Linguistic decoding.
- The measurements found from acoustic processing are used in order to search for the most likely candidate. The constrictions of the language model and acoustic model of the recognizer guide the search. This search through the hypothesis space is done algorithms based around that of Viterbi.
- The output, or most likely candidate words, is transcribed or used as an input for some kind of other processing.

[edit] Problems in speech recognition

Speech recognition is a difficult problem for various reasons.

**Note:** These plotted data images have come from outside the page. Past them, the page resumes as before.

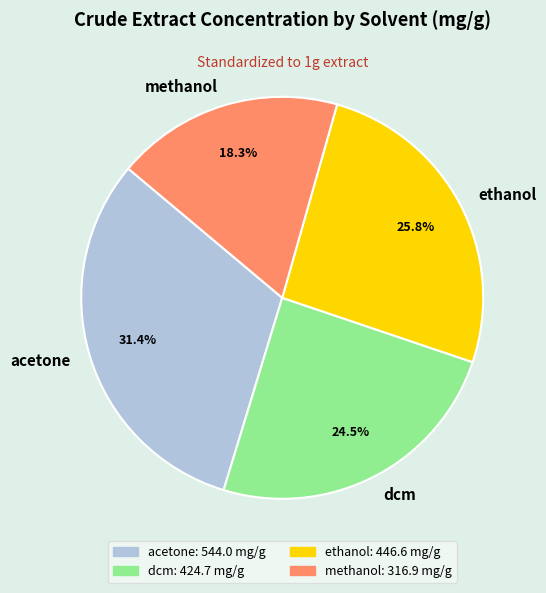

How many slices are in this pie chart?

4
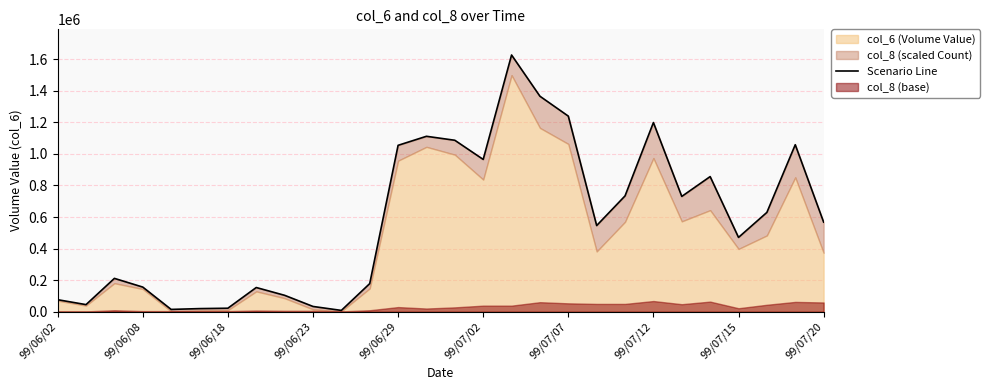

Is it true that the value at 14 is 1479719.4?

False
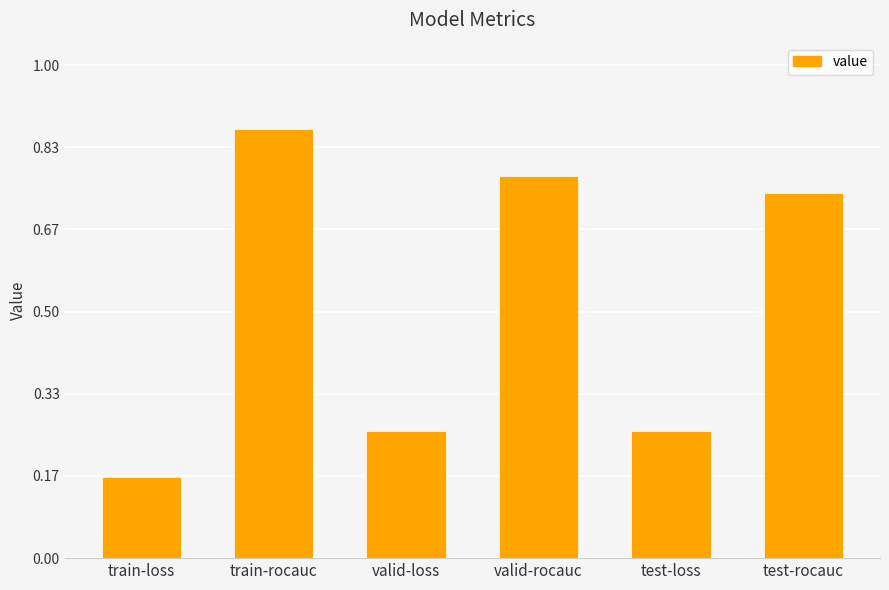

At which category does the chart reach its minimum across all series?

train-loss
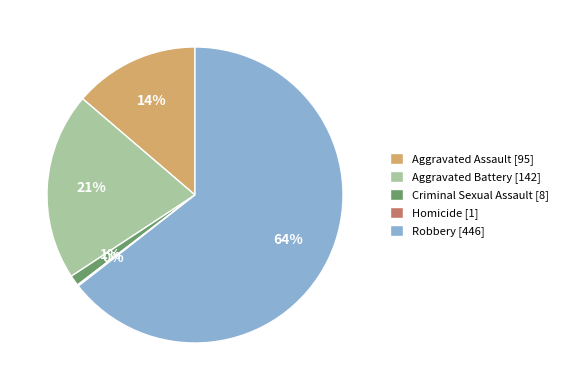

True or false: Aggravated Battery [142] accounts for 32% of the total.

False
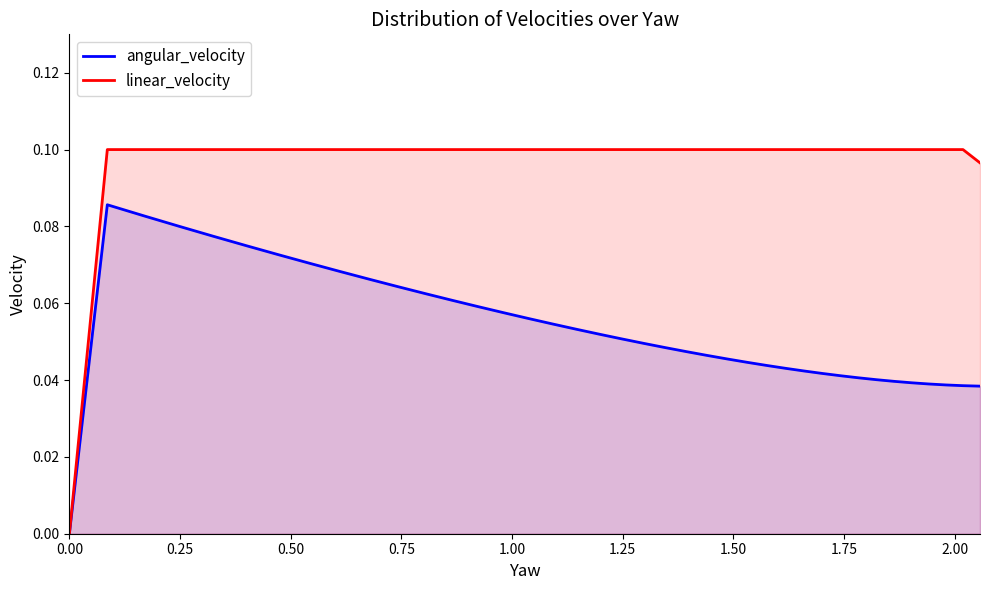

True or false: linear_velocity and angular_velocity intersect in this chart.

False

Variability of the input signal. Since speech recognition is attempting to process natural human language - a very complex, diverse, and irregular entity - input signals are not likely to be very consistent (even if they're meant to be representing the same thing).
- Intra-speaker variance and performance. An individual speaker may have different ways of pronouncing the same word in different contexts, may have different pronunciations of one word in free variation, or may just make errors.
- Speaker dependency. Recognizers must go through training process, which is usually done with data from only one speaker. This makes trained systems incompatible with multiple speakers.
- Accents. Accents are another form of variability of the input signal; discrepancies between accented speech and the dictionary or training data being used by the recognition system can cause bad performance.
- Co-articulation. In real-time speech, words are acoustically dependent on each other. Pronunciation of phones at the end of one word may influence the pronunciation of phones at the beginning of the next word. The same process can happen inside individual words. Hidden Markov Models have difficulty in modeling such a dependent process.
- Noise. Speech recognition systems must have a method from distinguishing speech signals from non-speech noise.
Lack of human judgment. Variance, errors, or accents may be easily decipherable by other speakers, but causes great difficulty for speech recognition systems.
Large vocabularies. Systems must be trained and dictionaries must be constructed for them; this is a tedious task for large vocabularies.
Similar sounding words, such as "sad" and "sat". Systems must be able to deal with vocabularies that contain words which differ by a few fine details.
Determining word boundaries. "Ice cream," or "I scream?" Unless speech is carefully articulated, this is a very difficult task.